_Excerpt provided_.
Furthermore, a total of 19 patients (44%) had lymphovascular invasion (LVI) at the time of diagnosis. There was no significant difference between RAS mutant and wild-type patients in the rate of LVI. Moreover, involvement of tunica albuginea was observed in 12 patients (28%) and this was not associated with the presence of RAS mutations. Other pathologic features of the testes (i.e., tunica vaginalis, spermatic cord, and scrotal invasion) were not statistically different between the RAS wild-type and mutant patients (p = 0.61).

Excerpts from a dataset
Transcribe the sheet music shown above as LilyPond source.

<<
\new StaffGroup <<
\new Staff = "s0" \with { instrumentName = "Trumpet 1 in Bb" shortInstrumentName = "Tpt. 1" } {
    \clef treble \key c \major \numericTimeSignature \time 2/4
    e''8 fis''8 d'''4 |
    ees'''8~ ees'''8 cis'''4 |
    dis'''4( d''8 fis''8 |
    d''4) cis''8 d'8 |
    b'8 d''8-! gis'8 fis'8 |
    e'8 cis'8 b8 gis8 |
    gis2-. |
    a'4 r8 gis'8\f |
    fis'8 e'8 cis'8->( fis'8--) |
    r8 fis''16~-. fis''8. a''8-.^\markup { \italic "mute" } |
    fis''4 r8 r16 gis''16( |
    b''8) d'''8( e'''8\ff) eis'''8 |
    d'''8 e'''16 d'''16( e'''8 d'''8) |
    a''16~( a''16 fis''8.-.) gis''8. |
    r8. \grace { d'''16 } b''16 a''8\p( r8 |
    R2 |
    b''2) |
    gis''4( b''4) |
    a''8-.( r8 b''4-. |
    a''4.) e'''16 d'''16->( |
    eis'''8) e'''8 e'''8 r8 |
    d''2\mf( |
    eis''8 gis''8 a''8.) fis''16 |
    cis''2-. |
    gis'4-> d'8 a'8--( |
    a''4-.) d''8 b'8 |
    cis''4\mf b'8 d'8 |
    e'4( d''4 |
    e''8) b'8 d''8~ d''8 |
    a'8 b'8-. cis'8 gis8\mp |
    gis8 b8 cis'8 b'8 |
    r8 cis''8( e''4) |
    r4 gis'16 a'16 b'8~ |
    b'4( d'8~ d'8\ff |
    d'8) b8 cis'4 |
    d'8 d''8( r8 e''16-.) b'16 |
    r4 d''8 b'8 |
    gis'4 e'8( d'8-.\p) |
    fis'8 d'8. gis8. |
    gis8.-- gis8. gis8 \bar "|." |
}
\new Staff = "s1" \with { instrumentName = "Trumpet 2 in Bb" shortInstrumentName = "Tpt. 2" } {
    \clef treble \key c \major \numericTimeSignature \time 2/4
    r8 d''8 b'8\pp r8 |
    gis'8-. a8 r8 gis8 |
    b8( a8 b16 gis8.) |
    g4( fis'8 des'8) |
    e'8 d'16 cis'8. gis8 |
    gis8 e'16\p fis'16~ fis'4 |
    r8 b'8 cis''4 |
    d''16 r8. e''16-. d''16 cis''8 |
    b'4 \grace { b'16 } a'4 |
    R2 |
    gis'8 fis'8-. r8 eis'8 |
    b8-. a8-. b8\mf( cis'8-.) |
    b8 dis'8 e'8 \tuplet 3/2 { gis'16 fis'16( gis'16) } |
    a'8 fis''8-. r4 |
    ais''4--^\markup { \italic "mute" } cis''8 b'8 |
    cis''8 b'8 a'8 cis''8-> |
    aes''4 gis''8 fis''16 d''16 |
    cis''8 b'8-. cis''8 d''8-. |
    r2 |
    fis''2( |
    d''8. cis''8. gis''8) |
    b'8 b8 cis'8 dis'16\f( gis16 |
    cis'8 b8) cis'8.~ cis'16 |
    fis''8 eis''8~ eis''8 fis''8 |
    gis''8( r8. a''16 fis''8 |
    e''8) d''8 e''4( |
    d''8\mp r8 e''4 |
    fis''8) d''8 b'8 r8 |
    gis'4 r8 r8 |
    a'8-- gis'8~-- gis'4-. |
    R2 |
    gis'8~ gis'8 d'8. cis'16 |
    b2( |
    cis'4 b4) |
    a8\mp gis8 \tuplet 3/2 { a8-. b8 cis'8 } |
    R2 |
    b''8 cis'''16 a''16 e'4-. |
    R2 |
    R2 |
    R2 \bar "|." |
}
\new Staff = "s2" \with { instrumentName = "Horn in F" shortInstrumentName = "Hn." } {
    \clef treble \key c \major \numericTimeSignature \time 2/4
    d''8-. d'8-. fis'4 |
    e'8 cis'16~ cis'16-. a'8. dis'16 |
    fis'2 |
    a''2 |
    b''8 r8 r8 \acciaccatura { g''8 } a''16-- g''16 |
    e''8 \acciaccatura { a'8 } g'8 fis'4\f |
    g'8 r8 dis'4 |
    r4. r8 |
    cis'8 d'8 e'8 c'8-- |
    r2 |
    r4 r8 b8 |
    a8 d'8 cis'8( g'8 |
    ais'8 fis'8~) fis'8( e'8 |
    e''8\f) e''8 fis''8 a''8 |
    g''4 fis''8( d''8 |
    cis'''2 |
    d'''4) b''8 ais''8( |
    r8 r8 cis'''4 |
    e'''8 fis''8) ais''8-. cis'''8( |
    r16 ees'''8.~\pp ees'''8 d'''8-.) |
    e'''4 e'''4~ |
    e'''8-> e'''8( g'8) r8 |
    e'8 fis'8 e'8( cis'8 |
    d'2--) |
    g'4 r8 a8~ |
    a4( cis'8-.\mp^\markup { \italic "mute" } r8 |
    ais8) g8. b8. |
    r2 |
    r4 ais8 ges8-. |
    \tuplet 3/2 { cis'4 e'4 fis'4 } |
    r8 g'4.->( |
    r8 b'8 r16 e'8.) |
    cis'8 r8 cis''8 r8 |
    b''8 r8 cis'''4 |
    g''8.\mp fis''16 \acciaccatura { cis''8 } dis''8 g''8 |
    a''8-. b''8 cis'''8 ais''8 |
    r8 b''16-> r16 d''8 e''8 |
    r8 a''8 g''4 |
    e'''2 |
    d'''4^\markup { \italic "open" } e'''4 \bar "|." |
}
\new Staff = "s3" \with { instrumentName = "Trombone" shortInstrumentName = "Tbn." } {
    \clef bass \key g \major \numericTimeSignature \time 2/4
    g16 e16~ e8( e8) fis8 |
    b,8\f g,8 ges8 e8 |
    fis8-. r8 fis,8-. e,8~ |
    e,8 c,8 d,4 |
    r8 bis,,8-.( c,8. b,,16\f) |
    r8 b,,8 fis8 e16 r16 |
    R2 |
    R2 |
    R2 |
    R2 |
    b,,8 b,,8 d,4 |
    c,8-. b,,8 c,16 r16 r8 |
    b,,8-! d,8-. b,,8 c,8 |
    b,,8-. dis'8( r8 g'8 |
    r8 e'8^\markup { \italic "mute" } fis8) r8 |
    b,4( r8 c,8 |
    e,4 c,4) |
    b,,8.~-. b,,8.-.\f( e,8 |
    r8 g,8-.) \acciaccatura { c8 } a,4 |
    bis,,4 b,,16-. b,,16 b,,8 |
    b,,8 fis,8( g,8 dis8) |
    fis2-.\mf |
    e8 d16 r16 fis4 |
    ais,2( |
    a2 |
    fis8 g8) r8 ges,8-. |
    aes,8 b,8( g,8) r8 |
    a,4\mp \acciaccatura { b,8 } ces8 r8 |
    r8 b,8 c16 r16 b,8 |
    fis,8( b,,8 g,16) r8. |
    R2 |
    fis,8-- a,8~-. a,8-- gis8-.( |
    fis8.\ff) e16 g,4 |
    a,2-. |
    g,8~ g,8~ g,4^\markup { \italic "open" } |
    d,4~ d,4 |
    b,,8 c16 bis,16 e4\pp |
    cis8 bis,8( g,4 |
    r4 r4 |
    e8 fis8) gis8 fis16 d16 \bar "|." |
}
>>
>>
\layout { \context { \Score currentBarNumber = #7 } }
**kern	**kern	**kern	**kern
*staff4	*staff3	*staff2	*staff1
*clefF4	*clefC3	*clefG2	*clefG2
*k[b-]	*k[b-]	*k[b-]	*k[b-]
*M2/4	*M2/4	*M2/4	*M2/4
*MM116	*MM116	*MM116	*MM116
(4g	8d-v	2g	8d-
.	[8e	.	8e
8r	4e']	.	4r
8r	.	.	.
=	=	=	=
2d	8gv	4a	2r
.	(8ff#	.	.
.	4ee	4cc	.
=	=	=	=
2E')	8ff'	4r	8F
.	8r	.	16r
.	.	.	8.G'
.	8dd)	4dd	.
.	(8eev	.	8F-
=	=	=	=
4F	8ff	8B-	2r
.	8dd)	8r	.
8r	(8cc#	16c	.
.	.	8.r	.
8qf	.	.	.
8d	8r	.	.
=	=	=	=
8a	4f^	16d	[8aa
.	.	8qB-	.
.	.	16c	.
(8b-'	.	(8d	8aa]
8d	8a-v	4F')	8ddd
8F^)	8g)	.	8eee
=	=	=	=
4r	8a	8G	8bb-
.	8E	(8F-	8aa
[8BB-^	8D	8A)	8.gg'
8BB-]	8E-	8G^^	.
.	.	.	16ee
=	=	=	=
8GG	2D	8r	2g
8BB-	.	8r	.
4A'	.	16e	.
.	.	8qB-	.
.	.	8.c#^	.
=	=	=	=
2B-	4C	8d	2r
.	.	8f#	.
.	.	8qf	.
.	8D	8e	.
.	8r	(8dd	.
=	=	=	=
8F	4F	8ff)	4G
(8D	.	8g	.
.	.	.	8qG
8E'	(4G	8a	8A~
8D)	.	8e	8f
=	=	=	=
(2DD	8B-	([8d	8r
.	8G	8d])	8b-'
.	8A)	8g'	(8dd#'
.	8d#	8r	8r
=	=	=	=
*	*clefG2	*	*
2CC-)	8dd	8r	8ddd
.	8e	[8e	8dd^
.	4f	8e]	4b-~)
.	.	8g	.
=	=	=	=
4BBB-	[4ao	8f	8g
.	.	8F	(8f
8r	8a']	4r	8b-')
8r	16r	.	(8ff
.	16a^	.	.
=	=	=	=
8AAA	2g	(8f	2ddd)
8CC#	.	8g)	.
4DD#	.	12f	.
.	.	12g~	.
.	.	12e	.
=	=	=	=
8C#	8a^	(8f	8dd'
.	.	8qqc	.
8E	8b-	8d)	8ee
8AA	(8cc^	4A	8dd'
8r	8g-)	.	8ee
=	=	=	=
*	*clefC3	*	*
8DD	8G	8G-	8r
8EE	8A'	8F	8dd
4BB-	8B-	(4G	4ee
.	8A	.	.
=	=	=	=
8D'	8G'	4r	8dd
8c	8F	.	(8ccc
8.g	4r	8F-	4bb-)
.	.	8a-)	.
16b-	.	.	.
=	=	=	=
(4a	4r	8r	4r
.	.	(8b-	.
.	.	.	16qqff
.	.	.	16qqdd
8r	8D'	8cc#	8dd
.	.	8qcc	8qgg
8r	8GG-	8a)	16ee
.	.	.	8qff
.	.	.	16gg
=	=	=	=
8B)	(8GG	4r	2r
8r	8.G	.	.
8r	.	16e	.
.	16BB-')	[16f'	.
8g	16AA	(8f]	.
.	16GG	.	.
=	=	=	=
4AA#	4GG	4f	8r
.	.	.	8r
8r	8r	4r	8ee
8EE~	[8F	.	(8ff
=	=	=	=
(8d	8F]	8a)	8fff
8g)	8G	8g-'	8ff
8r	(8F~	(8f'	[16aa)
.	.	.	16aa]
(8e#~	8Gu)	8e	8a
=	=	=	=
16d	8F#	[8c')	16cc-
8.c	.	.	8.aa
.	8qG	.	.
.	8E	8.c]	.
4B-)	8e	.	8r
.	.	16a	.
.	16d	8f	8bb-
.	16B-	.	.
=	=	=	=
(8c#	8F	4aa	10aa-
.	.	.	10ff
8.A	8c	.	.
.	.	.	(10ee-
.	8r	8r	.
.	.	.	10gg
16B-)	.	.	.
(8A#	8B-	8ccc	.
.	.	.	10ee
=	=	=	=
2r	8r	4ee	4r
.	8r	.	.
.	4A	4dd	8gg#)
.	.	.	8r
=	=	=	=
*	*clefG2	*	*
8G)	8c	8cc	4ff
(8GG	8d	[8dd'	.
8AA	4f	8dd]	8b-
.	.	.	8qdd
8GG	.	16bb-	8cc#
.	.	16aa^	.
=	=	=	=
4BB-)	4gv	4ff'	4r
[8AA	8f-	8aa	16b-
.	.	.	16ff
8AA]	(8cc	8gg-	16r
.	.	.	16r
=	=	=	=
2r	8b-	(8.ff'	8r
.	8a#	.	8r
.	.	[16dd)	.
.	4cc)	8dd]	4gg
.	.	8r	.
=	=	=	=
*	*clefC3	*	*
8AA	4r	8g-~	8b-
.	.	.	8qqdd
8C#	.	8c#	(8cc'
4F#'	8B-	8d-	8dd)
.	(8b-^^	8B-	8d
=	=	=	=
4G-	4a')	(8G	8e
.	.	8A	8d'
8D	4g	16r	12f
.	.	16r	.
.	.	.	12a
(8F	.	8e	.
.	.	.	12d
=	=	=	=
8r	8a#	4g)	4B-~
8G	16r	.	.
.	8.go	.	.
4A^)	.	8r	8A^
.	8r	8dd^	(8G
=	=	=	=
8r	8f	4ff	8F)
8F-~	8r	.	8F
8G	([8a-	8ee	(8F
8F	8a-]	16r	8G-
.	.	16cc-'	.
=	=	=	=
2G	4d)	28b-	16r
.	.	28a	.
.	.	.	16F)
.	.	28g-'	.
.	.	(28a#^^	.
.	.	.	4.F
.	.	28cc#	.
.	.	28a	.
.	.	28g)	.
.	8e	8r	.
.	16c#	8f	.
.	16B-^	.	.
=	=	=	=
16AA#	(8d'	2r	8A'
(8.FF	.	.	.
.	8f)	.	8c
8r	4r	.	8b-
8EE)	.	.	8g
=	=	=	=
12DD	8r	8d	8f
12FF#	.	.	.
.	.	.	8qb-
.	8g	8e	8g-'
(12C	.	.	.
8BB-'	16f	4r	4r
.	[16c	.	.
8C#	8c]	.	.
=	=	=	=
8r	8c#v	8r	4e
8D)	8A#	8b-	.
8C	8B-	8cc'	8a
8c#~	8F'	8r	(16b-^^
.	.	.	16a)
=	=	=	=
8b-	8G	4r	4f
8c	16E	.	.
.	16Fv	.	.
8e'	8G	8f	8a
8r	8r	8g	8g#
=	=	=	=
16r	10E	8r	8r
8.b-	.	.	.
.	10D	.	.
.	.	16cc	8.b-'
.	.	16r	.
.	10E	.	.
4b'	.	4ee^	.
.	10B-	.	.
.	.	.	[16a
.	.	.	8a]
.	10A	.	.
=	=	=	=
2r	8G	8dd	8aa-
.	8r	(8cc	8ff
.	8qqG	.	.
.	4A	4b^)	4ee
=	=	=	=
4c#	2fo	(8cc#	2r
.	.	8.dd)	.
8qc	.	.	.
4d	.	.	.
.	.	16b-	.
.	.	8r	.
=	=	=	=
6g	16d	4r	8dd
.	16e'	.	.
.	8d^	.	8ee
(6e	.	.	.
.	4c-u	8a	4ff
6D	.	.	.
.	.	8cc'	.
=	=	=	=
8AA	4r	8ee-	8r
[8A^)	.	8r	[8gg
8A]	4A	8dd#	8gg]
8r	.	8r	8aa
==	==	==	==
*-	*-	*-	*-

_Exercise 1_. Copy the passage on RAS mutations and testicular pathology from "Furthermore, a total" to "patients (p = 0.61).".
_Exercise 2_. Proceed with the passage on RAS mutations and testicular pathology, writing on from its final sentence.

_Answer 1_.
Furthermore, a total of 19 patients (44%) had lymphovascular invasion (LVI) at the time of diagnosis. There was no significant difference between RAS mutant and wild-type patients in the rate of LVI. Moreover, involvement of tunica albuginea was observed in 12 patients (28%) and this was not associated with the presence of RAS mutations. Other pathologic features of the testes (i.e., tunica vaginalis, spermatic cord, and scrotal invasion) were not statistically different between the RAS wild-type and mutant patients (p = 0.61).

_Answer 2_.
It should be noted that two patients involved in the study died before the time of this analysis. Both patients had RAS wild-type tumors. One tumor was seminoma and the other was non-seminoma. The patient who had seminoma tumor did not receive adjuvant chemotherapy but did receive adjuvant radiotherapy. The overall survival was 14 months for this patient. The patient with non-seminoma died 31 months after the diagnosis. Aside from these two cases, the progression was observed in four patients. Three of these patients had seminoma tumor and the fourth had non-seminoma tumor. Only in one of these patients CAA>CTA (Q61L) mutation was observed in the K-RAS codon 61. This patient received a first-line combination chemotherapy containing bleomycin, etoposide, and cisplatin (BEP). Following the progression, he received cisplatin, etoposide, and ifosfamide as the second-line chemotherapy. The other patients received BEP therapy at the time of progression. After the second-line chemotherapy, recurrence or metastasis did not occur in these patients. They were still alive at the time of writing this manuscript. In our study, there was a limited number of events for the overall and progression-free survival analyses.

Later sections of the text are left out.